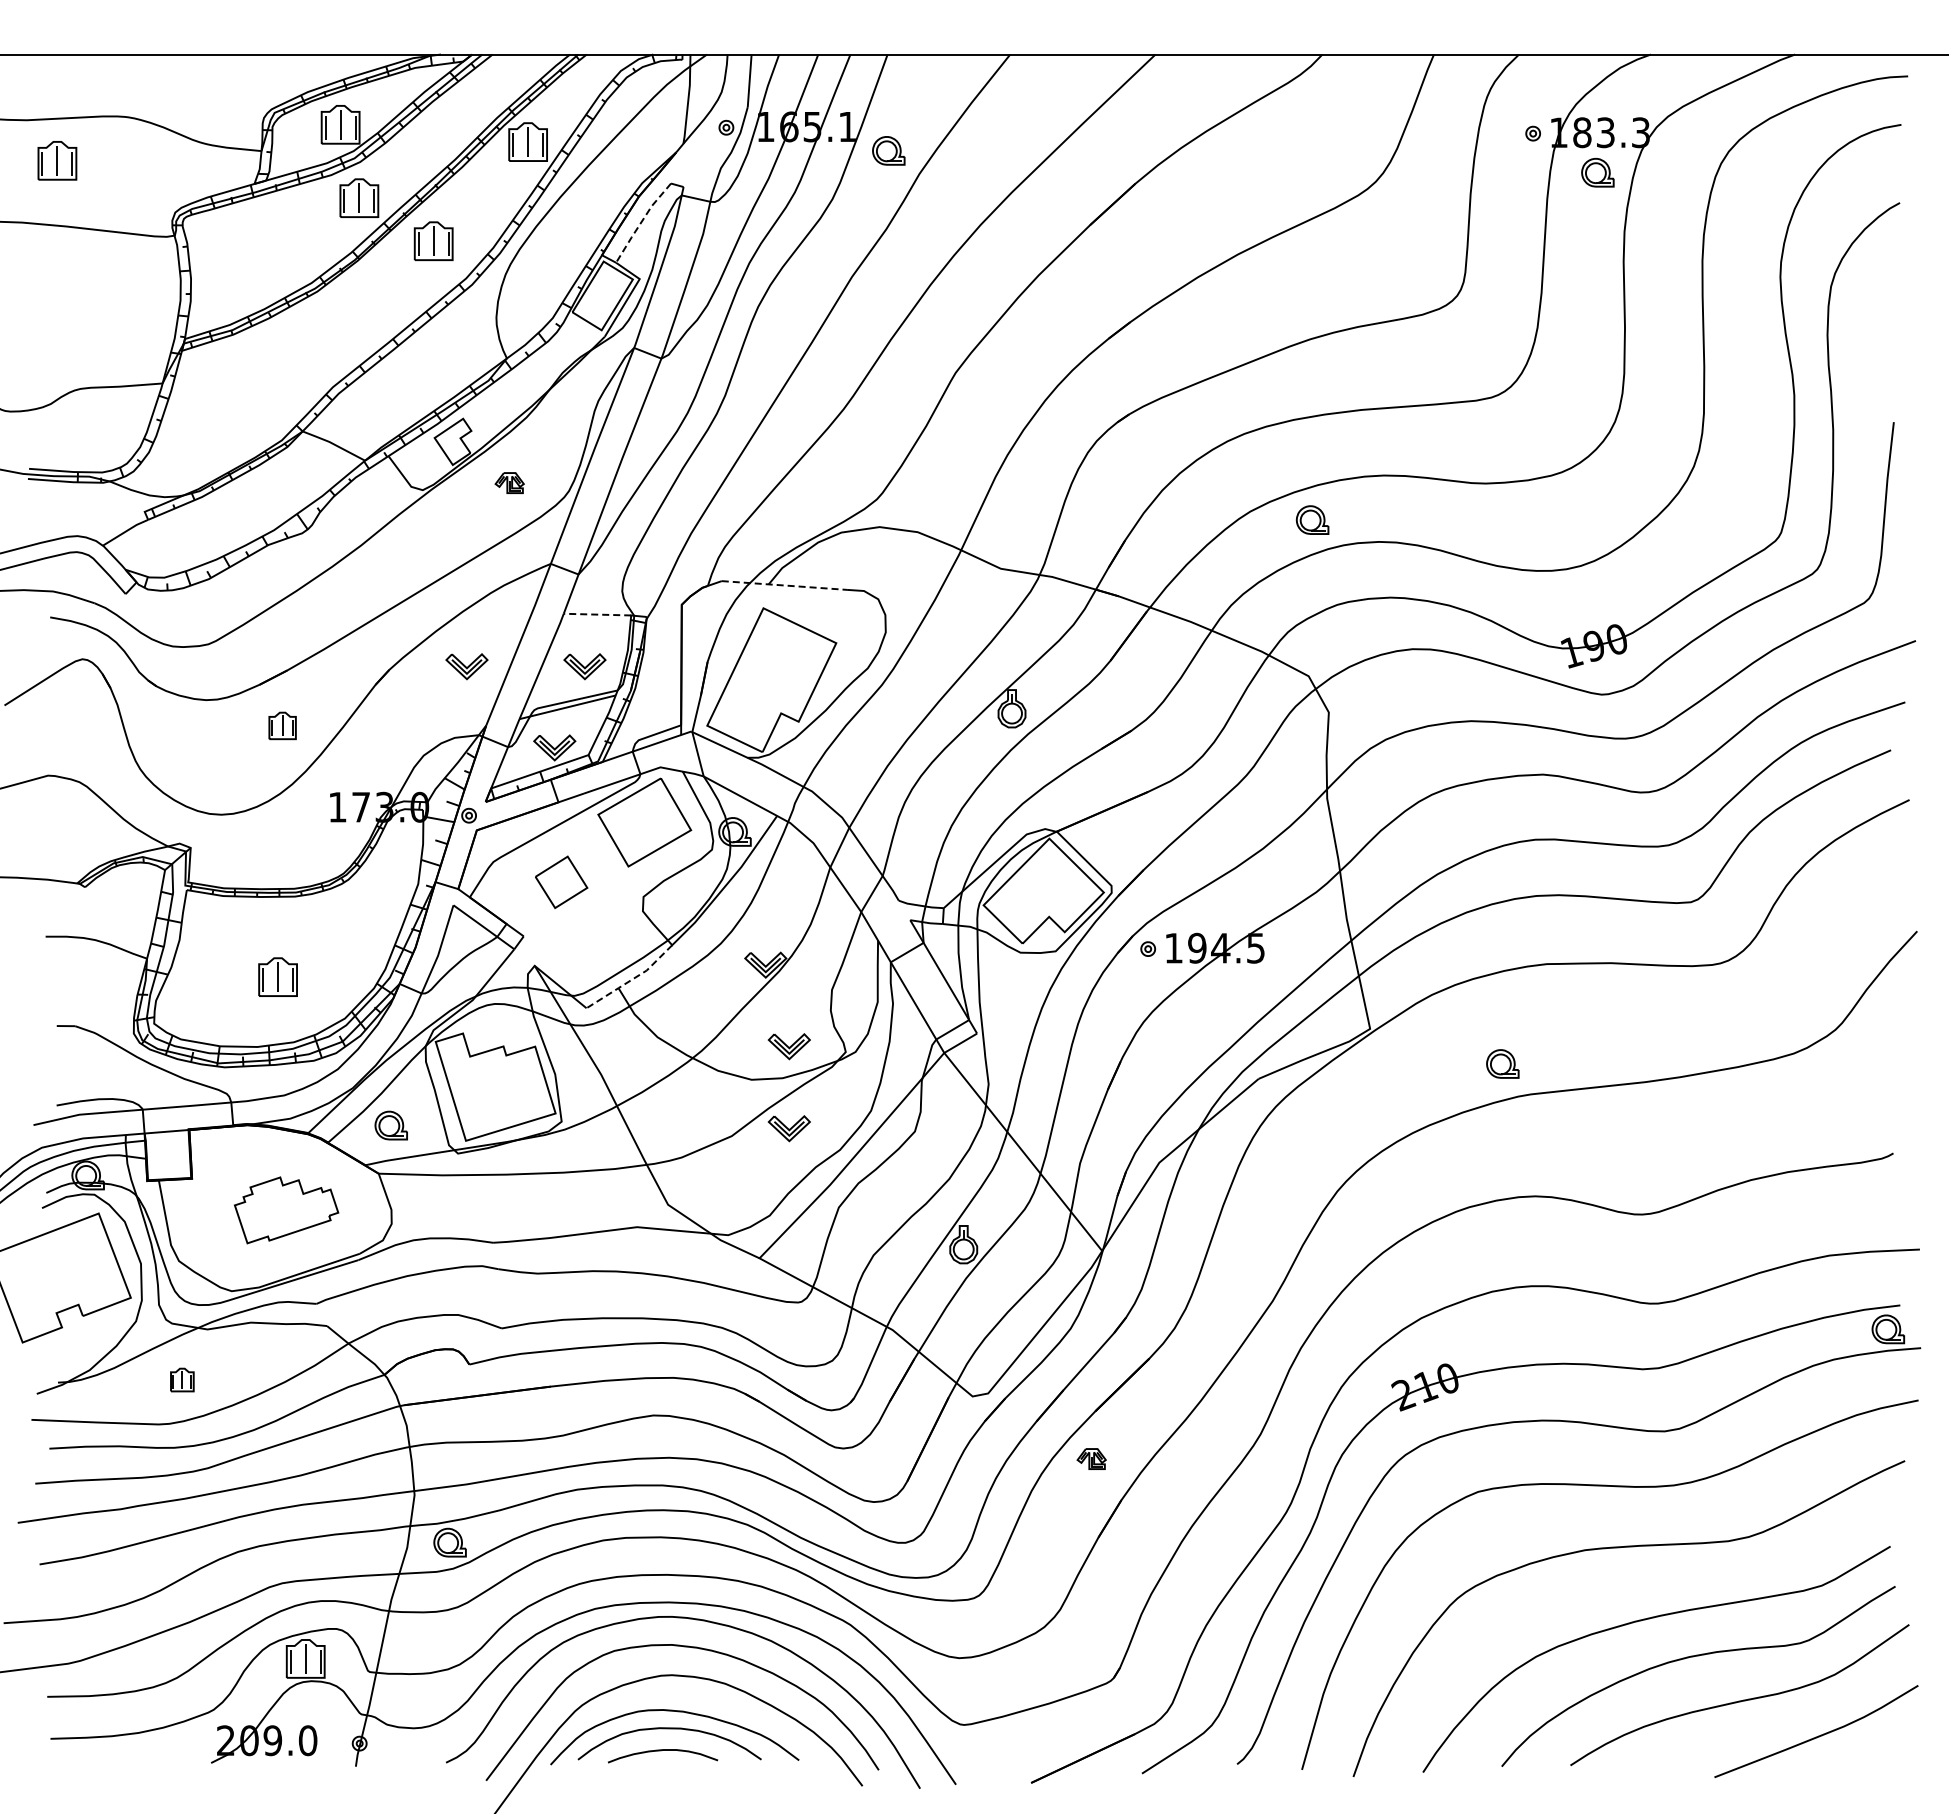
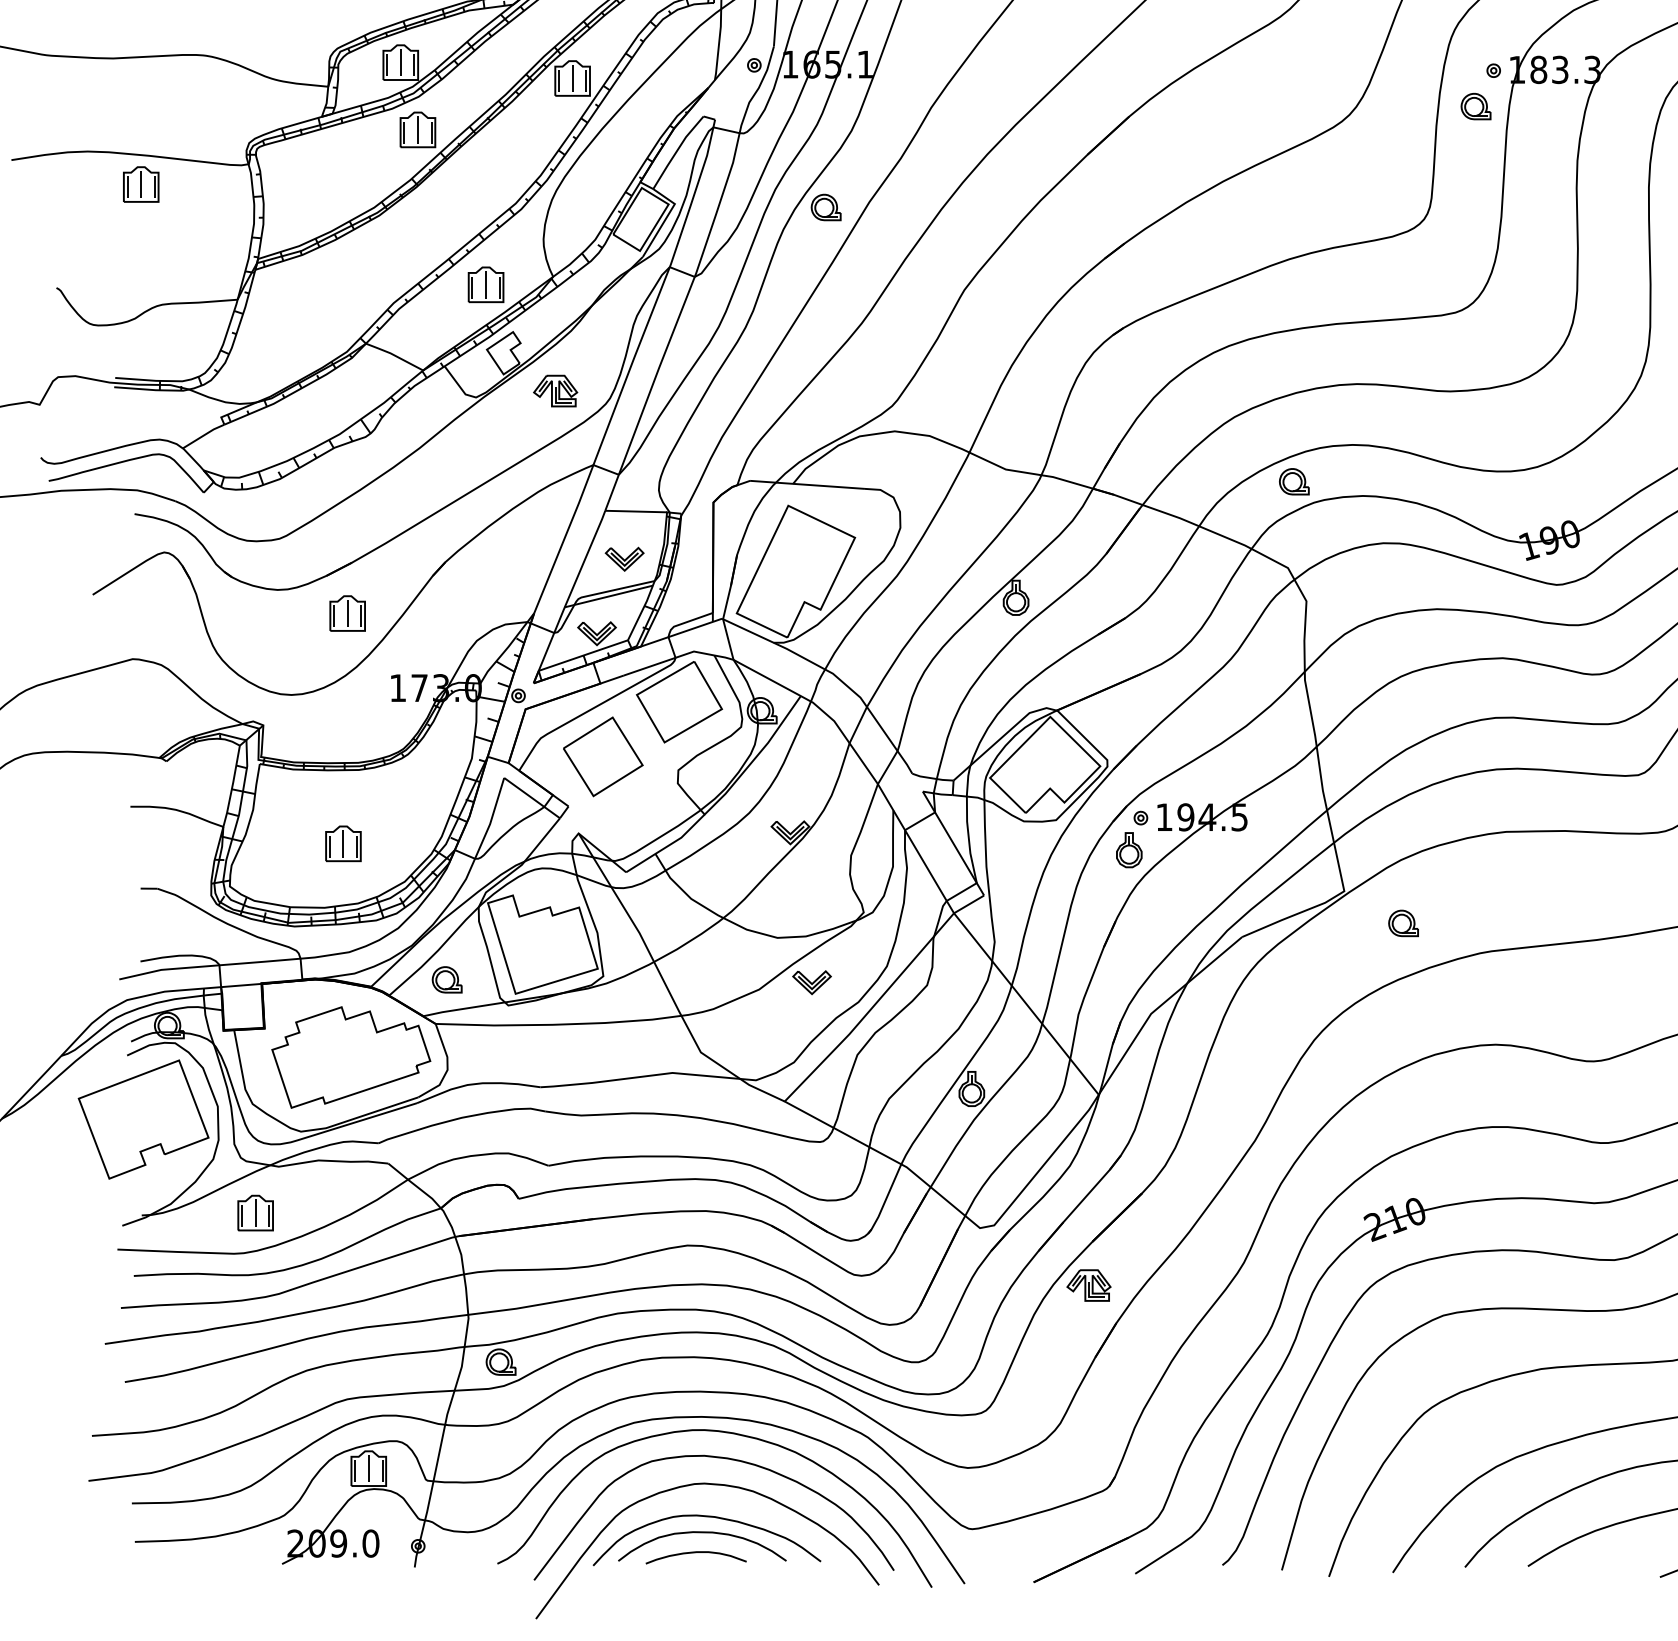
part: (888, 150) -> (825, 207), moved
part: (57, 160) -> (141, 184), moved
part: (1597, 172) -> (1475, 106), moved
line: (641, 221) -> (676, 151), dashed -> solid
part: (433, 240) -> (485, 284), moved
part: (509, 482) -> (555, 390), size x1.67
part: (1312, 519) -> (1294, 481), moved
line: (784, 585) -> (807, 484), dashed -> solid
line: (597, 614) -> (636, 511), dashed -> solid
part: (466, 666) -> (516, 559), removed
part: (282, 725) -> (347, 613), size x1.43
part: (561, 882) -> (603, 757), size x1.67
line: (631, 979) -> (667, 845), dashed -> solid
part: (1135, 983) -> (1129, 849), added
part: (788, 1046) -> (811, 907), removed
part: (1502, 1063) -> (1403, 922), moved
part: (286, 1210) -> (351, 1057), size x1.67
part: (182, 1379) -> (255, 1212), size x1.67
part: (1091, 1458) -> (1088, 1284), size x1.67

----

(Problem to solve): Nothing but the lines from the one containing "part: (282, 725) -> (347, 613), size x1.43" through the end of the material should appear; please return them exactly.

(Answer to this problem):
part: (282, 725) -> (347, 613), size x1.43
part: (561, 882) -> (603, 757), size x1.67
line: (631, 979) -> (667, 845), dashed -> solid
part: (1135, 983) -> (1129, 849), added
part: (788, 1046) -> (811, 907), removed
part: (1502, 1063) -> (1403, 922), moved
part: (286, 1210) -> (351, 1057), size x1.67
part: (182, 1379) -> (255, 1212), size x1.67
part: (1091, 1458) -> (1088, 1284), size x1.67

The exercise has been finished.